ESPECIALES • SUBNOTA
› Por Adrián Paenza
Año 2000. Día D. Canal 2. Calle Fitz Roy. Estudio Principal. Lanata estaba enfermo y no podía venir al programa. Las presentaciones las habría de hacer yo. Horacio se preparaba para su segmento. Tenía previsto hablar de una nueva denuncia de violación a los derechos humanos, su cruzada personal. En lugar de papeles –como cualquiera de nosotros– él venía con una pequeña agenda electrónica, una suerte de anticipo de lo que hoy sería un I-Pad o algo así. Allí estaba “su” ayudamemoria. Luz roja. Acción.
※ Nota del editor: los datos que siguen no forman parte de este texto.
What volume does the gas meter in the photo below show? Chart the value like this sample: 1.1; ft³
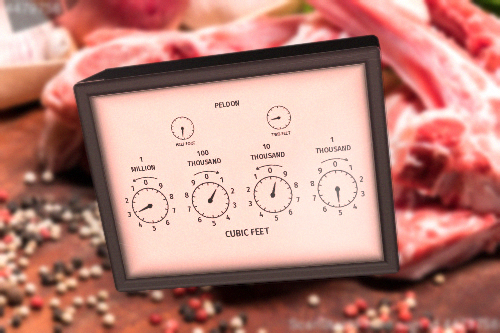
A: 309500; ft³
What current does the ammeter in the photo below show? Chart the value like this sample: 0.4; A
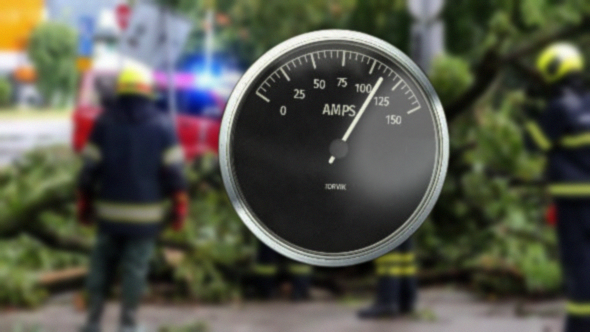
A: 110; A
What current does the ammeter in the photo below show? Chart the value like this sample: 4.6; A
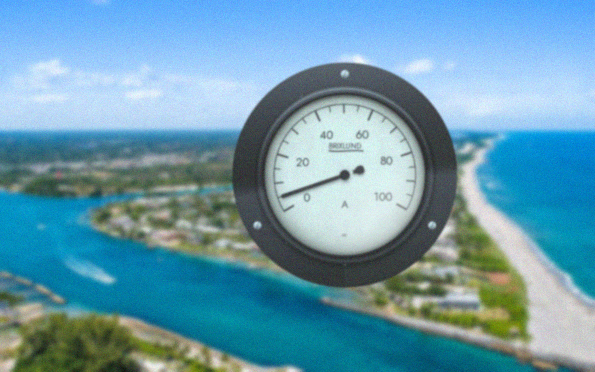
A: 5; A
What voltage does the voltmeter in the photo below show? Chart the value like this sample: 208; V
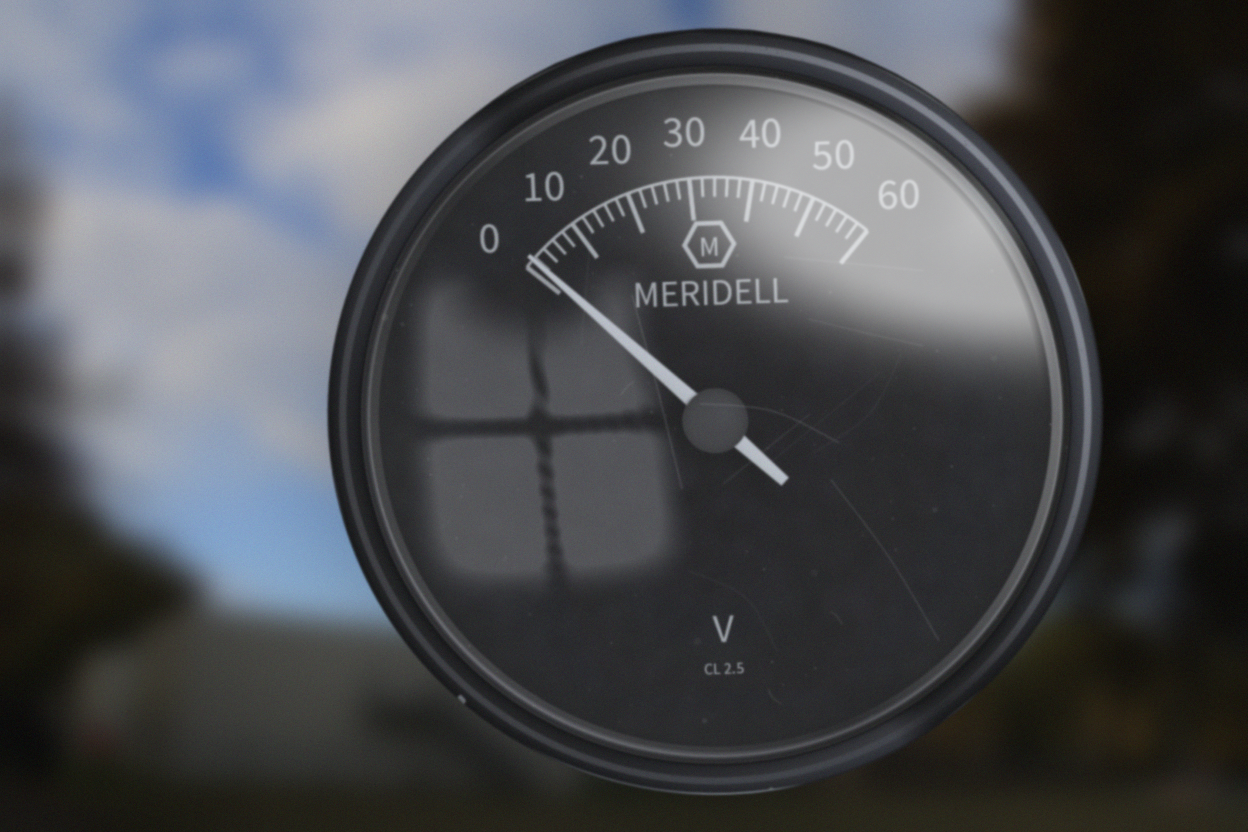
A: 2; V
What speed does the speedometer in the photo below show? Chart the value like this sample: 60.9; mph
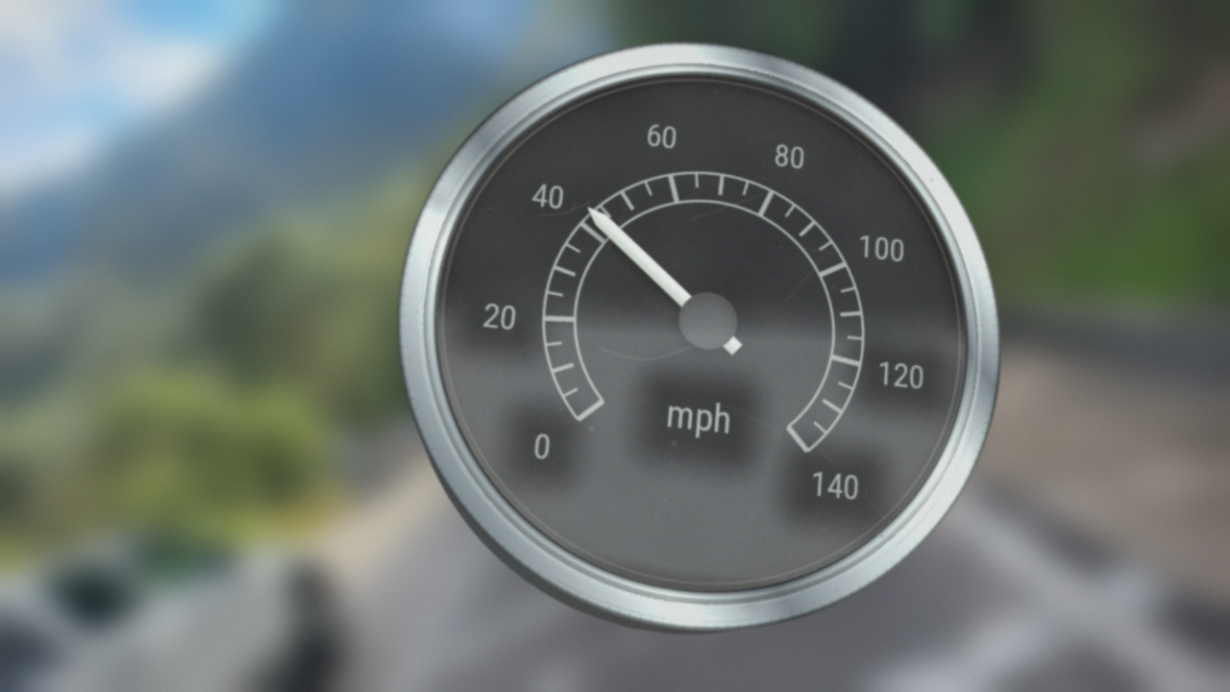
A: 42.5; mph
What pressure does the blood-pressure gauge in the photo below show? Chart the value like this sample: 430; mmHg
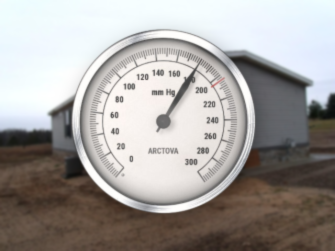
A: 180; mmHg
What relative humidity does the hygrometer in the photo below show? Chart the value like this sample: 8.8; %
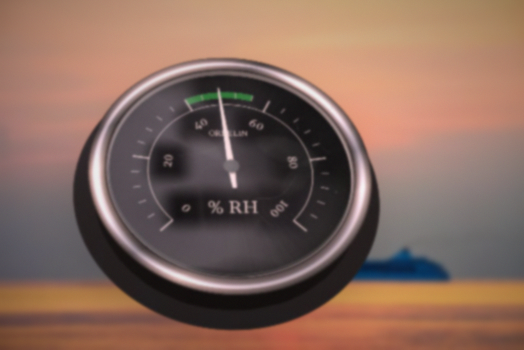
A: 48; %
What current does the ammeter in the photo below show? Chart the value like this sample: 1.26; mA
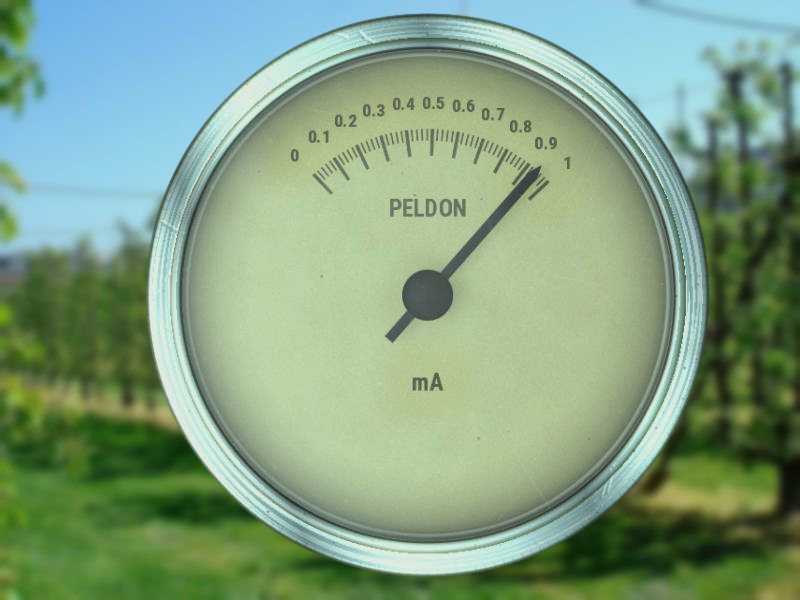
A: 0.94; mA
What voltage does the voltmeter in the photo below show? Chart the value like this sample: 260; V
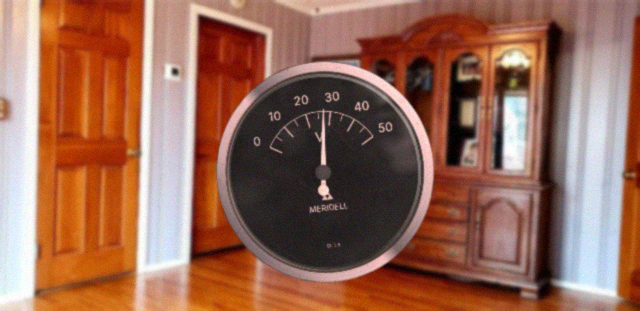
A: 27.5; V
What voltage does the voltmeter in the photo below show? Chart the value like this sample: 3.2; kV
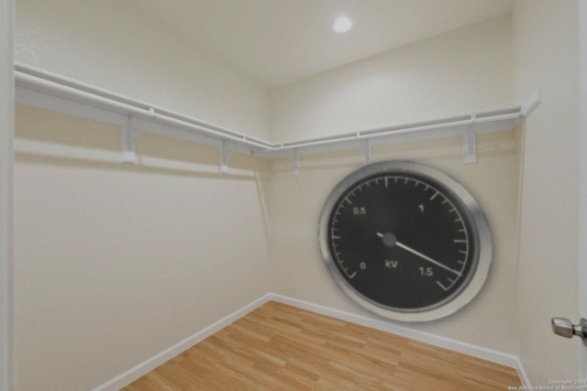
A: 1.4; kV
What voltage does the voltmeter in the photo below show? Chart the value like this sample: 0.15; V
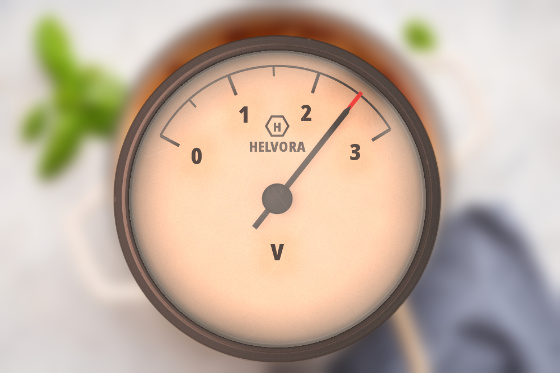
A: 2.5; V
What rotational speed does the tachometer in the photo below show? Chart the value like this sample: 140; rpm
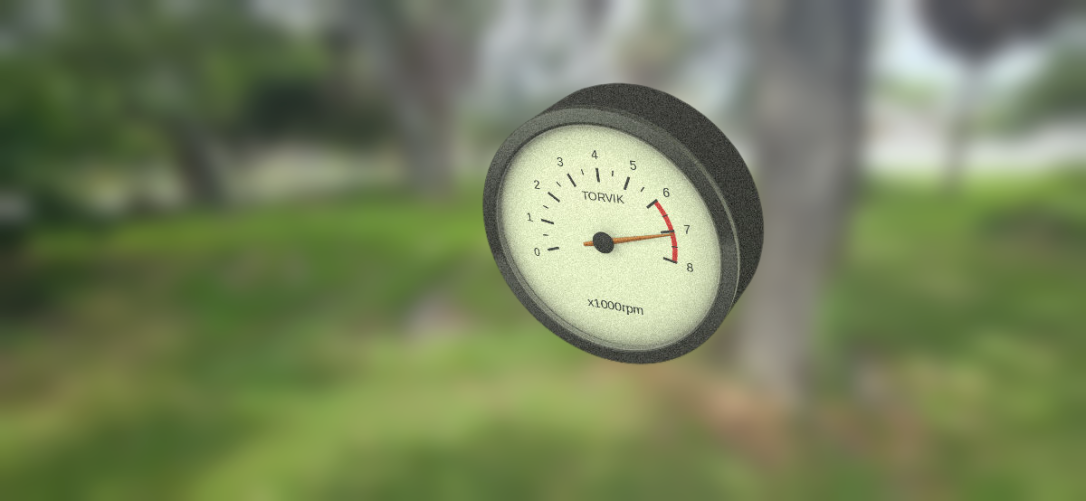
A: 7000; rpm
En lugar de presentarlo y quedarme cerca para hacerle preguntas que le sirvieran de disparadores, decidí contar una anécdota. Yo era profesor de la Cátedra de Análisis I en Exactas, UBA. Dos veces por semana concurrían 800 alumnos a tomar clase, durante cuatro meses. No podía conocer a todos por razones obvias, pero algunos –como en todo grupo– eran los que hacían más preguntas, hablaban más. Miguel era uno de ellos. Pero estaban Laura y Alicia, y Jorge, y Marcelo. Nunca supe el apellido de ninguno de ellos. Pero el día del examen final, inexorablemente todos tenían que entregar su libreta universitaria mientras rendían.
En la mesa en donde estábamos los profesores, estaban esas libretas listas para ser firmadas, planillas para entregar a las autoridades de la facultad, etc. El trámite era así: yo primero firmaba todo y después poníamos la nota. Al final del día, con los exámenes ya corregidos, cada alumno venía a retirar su documento. Laura y Jorge llegaron primeros. Tercero fue Miguel. Miré sus nombres por curiosidad. En la libreta de Miguel el apellido decía: Verbitsky.
“¿Qué relación tenés vos con Horacio?” –le pregunté, teniendo en cuenta que yo trabajaba con él todas las noches en Día D–. Miguel me miró a la cara y me dijo: “Es mi papá”.
–Miguel –insistí–. ¿Cómo no me dijiste nunca nada?
–¿Por qué habría de haberlo hecho? ¿En qué hubiera cambiado nuestra relación?
Nos habíamos pasado cuatro meses de clases sin que Miguel me dijera que era hijo de Horacio ni que Horacio me dijera que un hijo suyo era mi alumno.
Esa anécdota fue la que le conté a Horacio en cámara el día que Lanata estaba enfermo y no había podido venir. Horacio tenía los ojos húmedos. No podía hablar. Yo, casi, tampoco. Por ese día, su segmento había terminado.
Para poder reclamar actitudes éticas desde un diario o desde cualquier tribuna pública, es necesario practicarlas en casa.
Miguel tenía un diez en su libreta. Pero era sólo Análisis I. Horacio no se había dado cuenta, pero le habían puesto un diez en la otra libreta, la de la vida.
Gracias por los 50, Horacio. Es un orgullo conocerte. Te quiero mucho mi querido amigo. Felicitaciones.